◆ The task:
Collect every line of the data that contains the word "category", matching case.

◆ Exercise input:

※ ※ ※

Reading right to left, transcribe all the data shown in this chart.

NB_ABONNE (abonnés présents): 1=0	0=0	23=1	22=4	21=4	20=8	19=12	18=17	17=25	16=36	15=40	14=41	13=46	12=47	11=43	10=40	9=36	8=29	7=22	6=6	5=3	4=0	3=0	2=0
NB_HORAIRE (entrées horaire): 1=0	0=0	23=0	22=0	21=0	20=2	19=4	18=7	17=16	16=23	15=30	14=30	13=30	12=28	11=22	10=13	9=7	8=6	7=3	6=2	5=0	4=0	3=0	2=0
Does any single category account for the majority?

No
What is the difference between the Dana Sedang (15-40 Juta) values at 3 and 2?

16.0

※ ※ ※

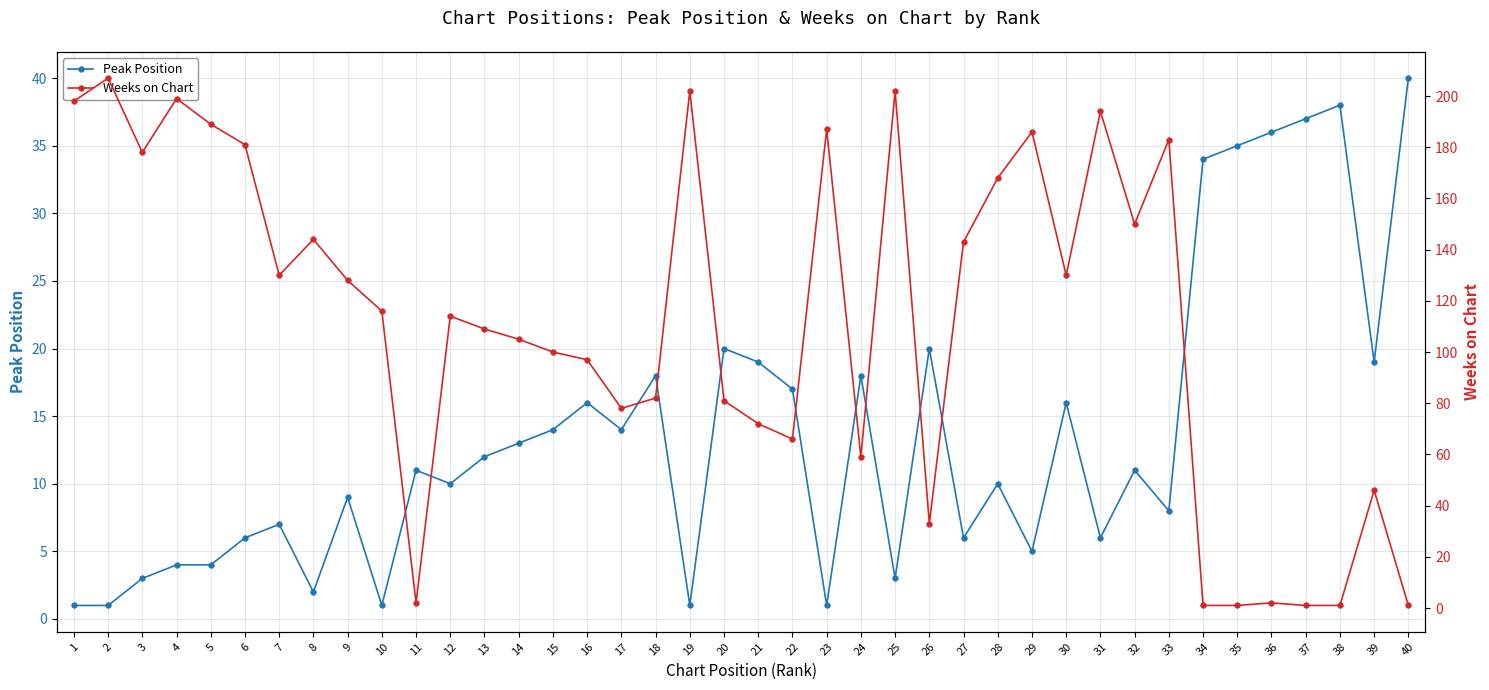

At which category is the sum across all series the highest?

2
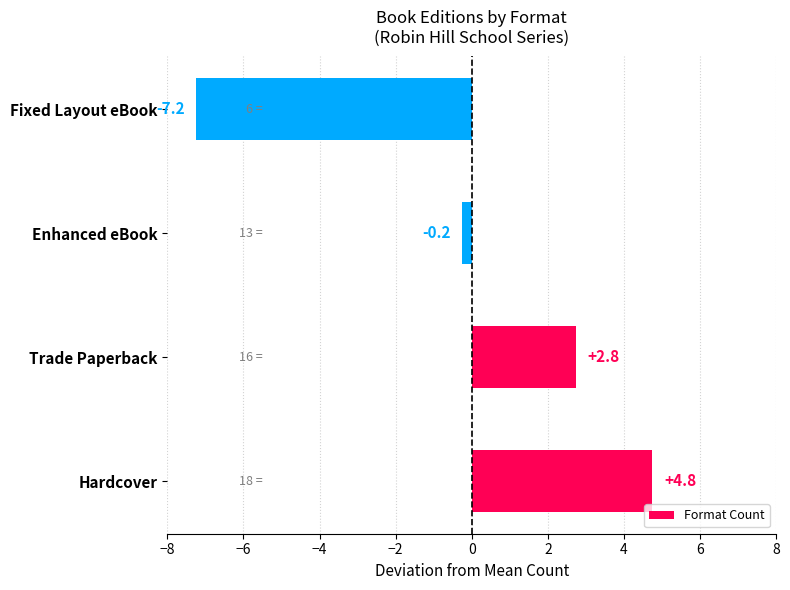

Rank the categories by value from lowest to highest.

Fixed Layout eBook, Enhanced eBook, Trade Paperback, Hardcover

※ ※ ※

◆ Written solution:
Does any single category account for the majority?
At which category is the sum across all series the highest?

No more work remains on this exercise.